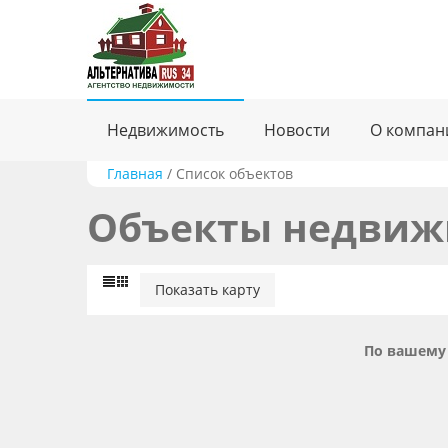
Недвижимость
Новости
О компан
Главная
/
Список объектов
Объекты недвиж
Показать карту
По вашему 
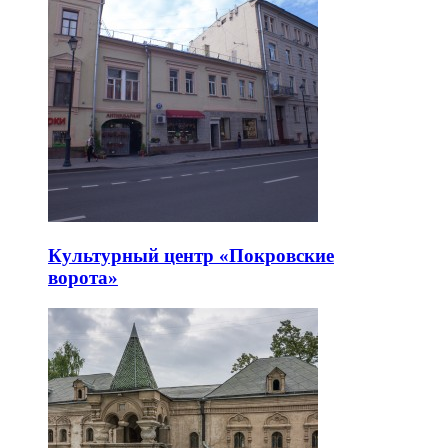
Культурный центр «Покровские
ворота»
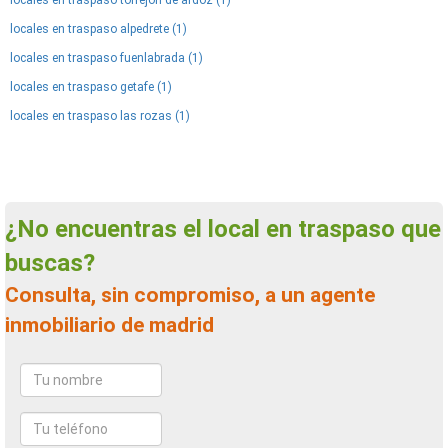
locales en traspaso torrejon de ardoz (1)
locales en traspaso alpedrete (1)
locales en traspaso fuenlabrada (1)
locales en traspaso getafe (1)
locales en traspaso las rozas (1)
¿No encuentras el local en traspaso que
buscas?
Consulta, sin compromiso, a un agente
inmobiliario de madrid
+-------+
__TASK STATEMENT__:
Show each line in the items that contains the word "locales", matching case exactly.

__TASK SOLUTION__:
locales en traspaso torrejon de ardoz (1)
locales en traspaso alpedrete (1)
locales en traspaso fuenlabrada (1)
locales en traspaso getafe (1)
locales en traspaso las rozas (1)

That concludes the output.